While adding RESOLVE_NO_XDEV support to the openat2(2) backend is incredibly trivial (add the RESOLVE_NO_XDEV flag), for the emulated backend it appears to be an open problem to detect a mount-point crossing (if it might be a bind-mount). Here is a list of things which don't work:

Parsing /proc/self/mountinfo is both racy and requires you to trust /proc (which is not a given, since RESOLVE_NO_XDEV will be used for /proc hardening -- see #7). There is a poll backend which in principle might allow you to do a double-check that could be safe, but the dependency on /proc makes this a no-go.
Doing umount(MNT_EXPIRE) or mount(MS_MOVE) to check if you get an -EINVAL (meaning it's not a mount-point) would appear to be the most obvious solution, but it requires privileges (either the ability to do the mount outright or the ability to create a user namespace to then do the mount). This blocks us from working in environments such as the default seccomp profile of most container runtimes.
Creating a temporary (and not-bound-to-the-filesystem) procfs using the new mount API would also work -- except it requires quite a few privileges (if there are over-mounts you'll get permission issues in user namespaces, and you need to be able to mount things in general) and it requires a new-enough kernel.

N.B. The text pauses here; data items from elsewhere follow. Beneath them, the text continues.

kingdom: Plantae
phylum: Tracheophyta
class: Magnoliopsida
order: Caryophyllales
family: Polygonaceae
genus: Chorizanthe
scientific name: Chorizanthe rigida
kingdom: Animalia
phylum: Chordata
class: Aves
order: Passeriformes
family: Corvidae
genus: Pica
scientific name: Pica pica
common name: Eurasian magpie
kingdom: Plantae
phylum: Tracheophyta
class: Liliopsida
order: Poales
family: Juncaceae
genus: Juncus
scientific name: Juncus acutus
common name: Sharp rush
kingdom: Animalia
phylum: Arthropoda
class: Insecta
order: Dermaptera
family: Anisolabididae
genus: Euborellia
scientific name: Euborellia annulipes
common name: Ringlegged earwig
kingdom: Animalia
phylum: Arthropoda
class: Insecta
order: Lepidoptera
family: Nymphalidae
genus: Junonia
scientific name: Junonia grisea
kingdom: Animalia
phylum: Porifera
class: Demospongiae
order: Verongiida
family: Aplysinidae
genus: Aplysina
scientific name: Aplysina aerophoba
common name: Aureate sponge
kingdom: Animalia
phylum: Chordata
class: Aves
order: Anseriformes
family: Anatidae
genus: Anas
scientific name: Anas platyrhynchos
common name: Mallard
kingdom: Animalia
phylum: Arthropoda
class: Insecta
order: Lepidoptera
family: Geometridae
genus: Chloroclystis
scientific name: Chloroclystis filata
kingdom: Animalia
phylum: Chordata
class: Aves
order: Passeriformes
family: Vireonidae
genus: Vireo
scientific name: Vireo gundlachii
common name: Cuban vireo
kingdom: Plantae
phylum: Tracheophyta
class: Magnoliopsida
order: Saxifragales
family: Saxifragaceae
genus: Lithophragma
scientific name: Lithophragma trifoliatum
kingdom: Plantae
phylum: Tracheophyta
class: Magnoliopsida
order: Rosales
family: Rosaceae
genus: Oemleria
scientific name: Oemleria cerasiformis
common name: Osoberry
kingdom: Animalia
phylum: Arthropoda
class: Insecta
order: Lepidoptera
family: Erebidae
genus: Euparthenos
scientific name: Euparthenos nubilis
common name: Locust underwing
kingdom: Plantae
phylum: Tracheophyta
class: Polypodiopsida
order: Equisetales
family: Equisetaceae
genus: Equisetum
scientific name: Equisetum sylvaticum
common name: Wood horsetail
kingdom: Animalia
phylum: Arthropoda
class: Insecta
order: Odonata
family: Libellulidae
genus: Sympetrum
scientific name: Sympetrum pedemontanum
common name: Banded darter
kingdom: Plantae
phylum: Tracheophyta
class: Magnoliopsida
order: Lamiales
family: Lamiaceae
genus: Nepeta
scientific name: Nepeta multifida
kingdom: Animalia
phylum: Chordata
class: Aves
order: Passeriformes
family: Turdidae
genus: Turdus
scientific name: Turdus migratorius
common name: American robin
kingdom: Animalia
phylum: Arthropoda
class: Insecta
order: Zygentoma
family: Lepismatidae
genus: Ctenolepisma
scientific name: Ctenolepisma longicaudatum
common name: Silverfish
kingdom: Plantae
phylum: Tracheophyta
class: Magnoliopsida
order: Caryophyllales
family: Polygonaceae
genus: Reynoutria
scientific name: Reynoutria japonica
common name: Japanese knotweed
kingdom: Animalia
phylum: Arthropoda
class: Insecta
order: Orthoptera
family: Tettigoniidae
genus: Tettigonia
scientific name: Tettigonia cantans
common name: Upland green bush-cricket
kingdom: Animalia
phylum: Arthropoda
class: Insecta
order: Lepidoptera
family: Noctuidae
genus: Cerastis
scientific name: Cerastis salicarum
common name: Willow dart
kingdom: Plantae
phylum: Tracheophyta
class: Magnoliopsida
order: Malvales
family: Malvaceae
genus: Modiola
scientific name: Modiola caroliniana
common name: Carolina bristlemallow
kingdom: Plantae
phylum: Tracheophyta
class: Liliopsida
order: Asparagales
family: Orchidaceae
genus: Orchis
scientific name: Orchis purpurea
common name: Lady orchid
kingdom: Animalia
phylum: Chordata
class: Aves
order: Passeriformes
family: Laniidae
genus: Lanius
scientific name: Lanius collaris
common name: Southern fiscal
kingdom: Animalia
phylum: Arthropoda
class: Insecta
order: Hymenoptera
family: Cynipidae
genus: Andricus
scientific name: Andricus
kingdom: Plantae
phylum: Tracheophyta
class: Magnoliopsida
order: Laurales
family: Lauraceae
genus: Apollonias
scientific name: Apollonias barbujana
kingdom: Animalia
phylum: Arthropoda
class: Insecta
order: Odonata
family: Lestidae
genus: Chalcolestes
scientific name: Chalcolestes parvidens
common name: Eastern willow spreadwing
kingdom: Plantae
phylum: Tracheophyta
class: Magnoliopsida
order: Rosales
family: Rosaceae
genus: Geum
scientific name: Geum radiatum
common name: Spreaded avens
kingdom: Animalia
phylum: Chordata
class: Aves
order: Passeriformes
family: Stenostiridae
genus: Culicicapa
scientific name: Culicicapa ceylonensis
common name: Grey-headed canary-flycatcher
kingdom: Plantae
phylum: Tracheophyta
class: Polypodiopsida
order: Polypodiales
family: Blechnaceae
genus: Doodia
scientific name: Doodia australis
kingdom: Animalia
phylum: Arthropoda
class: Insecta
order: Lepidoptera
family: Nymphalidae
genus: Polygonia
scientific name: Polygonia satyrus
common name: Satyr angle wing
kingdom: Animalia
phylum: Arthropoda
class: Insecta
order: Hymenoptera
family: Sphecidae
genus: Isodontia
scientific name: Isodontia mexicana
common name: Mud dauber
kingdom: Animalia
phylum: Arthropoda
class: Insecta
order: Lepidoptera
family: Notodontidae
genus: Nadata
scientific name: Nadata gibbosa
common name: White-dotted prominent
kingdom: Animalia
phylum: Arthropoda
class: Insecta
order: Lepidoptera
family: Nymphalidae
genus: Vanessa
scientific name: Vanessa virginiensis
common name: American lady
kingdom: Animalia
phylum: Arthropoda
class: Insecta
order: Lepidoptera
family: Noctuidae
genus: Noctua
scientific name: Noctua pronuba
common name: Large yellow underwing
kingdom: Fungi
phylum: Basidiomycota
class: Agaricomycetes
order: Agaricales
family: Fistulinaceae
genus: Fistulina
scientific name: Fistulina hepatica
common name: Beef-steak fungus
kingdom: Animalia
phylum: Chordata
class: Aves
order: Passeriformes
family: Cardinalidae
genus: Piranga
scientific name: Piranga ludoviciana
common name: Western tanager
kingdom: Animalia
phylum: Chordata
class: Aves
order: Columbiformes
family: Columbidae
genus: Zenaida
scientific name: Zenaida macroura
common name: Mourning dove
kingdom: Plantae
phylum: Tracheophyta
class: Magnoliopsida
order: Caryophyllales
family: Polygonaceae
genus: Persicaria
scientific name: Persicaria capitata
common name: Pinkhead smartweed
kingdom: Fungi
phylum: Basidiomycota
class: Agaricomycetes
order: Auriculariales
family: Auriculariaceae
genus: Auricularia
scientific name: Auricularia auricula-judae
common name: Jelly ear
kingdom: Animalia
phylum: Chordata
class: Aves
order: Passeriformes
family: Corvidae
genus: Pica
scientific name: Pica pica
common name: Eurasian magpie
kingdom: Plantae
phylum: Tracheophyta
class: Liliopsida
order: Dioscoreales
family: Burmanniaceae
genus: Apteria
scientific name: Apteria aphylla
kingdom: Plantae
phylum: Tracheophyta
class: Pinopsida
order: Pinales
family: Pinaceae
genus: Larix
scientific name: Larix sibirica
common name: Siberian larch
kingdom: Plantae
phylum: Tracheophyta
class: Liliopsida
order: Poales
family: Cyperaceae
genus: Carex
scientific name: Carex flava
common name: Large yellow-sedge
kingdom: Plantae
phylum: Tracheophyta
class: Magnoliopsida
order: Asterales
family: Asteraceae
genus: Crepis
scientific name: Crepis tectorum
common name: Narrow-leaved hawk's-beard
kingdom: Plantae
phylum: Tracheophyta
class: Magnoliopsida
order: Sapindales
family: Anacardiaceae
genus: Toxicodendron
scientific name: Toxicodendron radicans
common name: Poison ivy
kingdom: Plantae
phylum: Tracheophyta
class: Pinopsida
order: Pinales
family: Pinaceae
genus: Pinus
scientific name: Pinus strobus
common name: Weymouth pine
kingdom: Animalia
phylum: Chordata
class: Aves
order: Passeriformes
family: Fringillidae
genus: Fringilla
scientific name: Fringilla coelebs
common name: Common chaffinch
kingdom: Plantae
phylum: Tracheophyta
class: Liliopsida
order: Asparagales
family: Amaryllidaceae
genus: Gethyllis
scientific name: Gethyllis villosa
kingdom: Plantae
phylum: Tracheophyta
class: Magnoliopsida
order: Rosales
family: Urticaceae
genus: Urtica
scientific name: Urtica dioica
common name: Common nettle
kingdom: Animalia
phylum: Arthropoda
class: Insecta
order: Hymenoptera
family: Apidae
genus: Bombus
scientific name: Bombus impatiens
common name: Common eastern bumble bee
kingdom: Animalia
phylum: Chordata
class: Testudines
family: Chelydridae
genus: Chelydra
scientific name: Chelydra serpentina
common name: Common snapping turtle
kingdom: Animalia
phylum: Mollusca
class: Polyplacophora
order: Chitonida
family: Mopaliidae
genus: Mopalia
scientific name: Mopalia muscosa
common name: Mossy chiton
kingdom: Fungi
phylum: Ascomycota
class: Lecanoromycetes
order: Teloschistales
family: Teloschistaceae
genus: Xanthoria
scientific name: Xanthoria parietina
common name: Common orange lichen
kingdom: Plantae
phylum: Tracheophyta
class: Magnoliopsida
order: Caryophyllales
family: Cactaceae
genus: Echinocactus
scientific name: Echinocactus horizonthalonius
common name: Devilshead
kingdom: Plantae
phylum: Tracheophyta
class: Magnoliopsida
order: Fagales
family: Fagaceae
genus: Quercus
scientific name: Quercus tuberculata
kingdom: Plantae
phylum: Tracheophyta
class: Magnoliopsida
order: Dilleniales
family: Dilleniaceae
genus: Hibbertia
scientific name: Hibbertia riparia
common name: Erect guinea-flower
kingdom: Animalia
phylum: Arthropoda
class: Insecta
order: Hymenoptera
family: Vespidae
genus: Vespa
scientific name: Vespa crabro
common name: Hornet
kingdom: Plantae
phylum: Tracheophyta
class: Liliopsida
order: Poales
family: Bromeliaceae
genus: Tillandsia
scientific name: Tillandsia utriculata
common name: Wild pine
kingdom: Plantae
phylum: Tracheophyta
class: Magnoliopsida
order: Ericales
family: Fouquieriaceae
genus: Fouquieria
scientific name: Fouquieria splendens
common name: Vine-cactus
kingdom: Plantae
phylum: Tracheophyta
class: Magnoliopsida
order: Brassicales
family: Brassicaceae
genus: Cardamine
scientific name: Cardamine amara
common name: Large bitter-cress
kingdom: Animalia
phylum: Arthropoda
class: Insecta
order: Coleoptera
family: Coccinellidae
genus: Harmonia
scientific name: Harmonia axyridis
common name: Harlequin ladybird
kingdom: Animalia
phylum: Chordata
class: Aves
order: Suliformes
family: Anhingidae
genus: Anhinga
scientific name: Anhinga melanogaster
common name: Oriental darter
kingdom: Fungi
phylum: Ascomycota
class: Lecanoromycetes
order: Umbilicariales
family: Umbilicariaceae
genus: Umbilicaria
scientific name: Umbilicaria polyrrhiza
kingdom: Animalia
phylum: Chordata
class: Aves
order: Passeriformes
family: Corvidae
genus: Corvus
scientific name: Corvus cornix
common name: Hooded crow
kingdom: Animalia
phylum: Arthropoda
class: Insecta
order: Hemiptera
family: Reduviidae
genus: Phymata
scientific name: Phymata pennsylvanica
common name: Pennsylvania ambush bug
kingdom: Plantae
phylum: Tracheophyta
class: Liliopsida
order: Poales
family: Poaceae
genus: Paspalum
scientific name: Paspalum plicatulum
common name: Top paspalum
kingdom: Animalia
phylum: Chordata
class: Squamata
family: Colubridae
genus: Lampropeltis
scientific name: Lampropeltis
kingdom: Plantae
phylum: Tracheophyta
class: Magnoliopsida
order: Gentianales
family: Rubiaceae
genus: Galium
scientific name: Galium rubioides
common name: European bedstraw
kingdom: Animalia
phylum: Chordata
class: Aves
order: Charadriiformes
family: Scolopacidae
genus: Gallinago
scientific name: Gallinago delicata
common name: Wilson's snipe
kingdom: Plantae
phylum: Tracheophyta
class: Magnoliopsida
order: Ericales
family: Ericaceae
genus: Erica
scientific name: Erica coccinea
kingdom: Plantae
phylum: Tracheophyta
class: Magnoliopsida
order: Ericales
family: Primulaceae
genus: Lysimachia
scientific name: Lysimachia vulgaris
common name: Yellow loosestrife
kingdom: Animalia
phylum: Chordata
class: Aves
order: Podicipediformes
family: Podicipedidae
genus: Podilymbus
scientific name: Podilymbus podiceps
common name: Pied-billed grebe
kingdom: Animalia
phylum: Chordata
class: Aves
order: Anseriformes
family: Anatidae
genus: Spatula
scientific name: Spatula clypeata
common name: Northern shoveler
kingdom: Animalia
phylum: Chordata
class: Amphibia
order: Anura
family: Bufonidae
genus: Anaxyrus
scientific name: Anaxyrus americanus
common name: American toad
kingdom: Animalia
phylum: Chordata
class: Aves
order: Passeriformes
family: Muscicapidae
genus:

Right now, I think there is no obvious way to do this on older kernels -- which means we will have to output some kind of warning if running on a kernel without openat2(2) support. We can at the very least ensure we're not following symlinks and we never jump to a non procfs mount -- but these are completely bypass-able limitations.

cyphar commented 4 years ago

I think the only way we can reasonably do this at the moment is to try MNT_EXPIRE and if it fails with -EPERM we log a warning and continue. If we do the MNT_EXPIRE after grabbing the fd, then we may get a false-positive if a mount occurs afterwards (but that's okay). However I need to figure out what happens if you MNT_EXPIRE a lazy-umounted mount which is still alive through the fd). I imagine you get -EBUSY as normal.

(Also, MS_MOVE doesn't work because it doesn't permit moving a parent mount to a child -- but this check also happens to include moving a mount to itself).

cyphar commented 1 month ago

statx has a mount id field we can use for this, but it was added in Linux 5.8 (after openat2)...

cyphar commented 1 month ago

Another option that works as an unprivileged user is name_to_handle_at but the old mount IDs it provides are recycled so this isn't a guarantee (I sent a patch to allow fetching the new mount IDs but that won't help on older kernels where we need this). But this is probably the best option.

Unfortunately, without AT_HANDLE_FID (Linux 6.7) this doesn't work on some filesystems. But I suspect most users would be okay with it working on most filesystems.

openSUSE / libpathrs

RESOLVE_NO_XDEV support for emulated backend #8